Written instruction: Quote the forum thread on choosing a control chart for incoming inspection, starting at "[bobdoering]" and ending at "do it correctly).". Keep every word and mark unchanged.

Which control chart for incoming (receiving) inspection - Sample size of 10

[Turk 182]

I know this is a "newbie" question, but which control chart would be best suited for a sample size of 10, whereas the samples are being measured for conformance to spec prior to approving.

 

[bobdoering]

Re: Which control chart for incoming inspection

It really depends on the characteristic, and how the characteristic is manufactured (its original distribution). My best guess without any further information is that it should be the same chart the supplier uses (if they use one, and if they do it correctly).

 

[Turk 182]

Re: Which control chart for incoming inspection

Let me be more specific: I am measuring a physical characteristic of an electronic component (10 samples) against our drawing for conformance to spec. I want to know probability that this may fall out of spec.

 

[Bev D]

Re: Which control chart for incoming inspection

Let me be more specific: I am measuring a physical characteristic of an electronic component (10 samples) against our drawing for conformance to spec. I want to know probability that this may fall out of spec.

The objective you state cannot be accomplished with a control chart. you are looking for acceptance sampling tools. Is the characteristic continuous data (aka variables) or categorical (aka attributes or pass/fail) data?

 

[Turk 182]

Re: Which control chart for incoming inspection

...Dare I say both - for sake of learning?

 

[AndyN]

Re: Which control chart for incoming inspection

I'm not sure you can do what you would like, by running a control chart at Receiving. Somewhat along the lines that Bob says, would your supplier give you a copy of their process control charts, instead?

I struggled with the same kind of issues at Receiving and, frankly, without knowing the supplier's process capability, it's a bit of a gamble setting any sample, plotting the results and trying to detect any oot parts. I'm not convinced of the value. If it's a propriety component design (is it your spec or the suppliers?) you could ask them for their results for a specific parameter which is critical to you. I certainly don't see anywhay to detect any out of tolerance items this way, but you might see a long term drift from a large amount of sampling.

Available data:
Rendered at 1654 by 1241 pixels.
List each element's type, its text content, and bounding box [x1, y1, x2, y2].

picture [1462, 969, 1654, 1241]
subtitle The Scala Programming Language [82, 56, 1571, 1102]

Result:
[bobdoering]

Re: Which control chart for incoming inspection

It really depends on the characteristic, and how the characteristic is manufactured (its original distribution). My best guess without any further information is that it should be the same chart the supplier uses (if they use one, and if they do it correctly).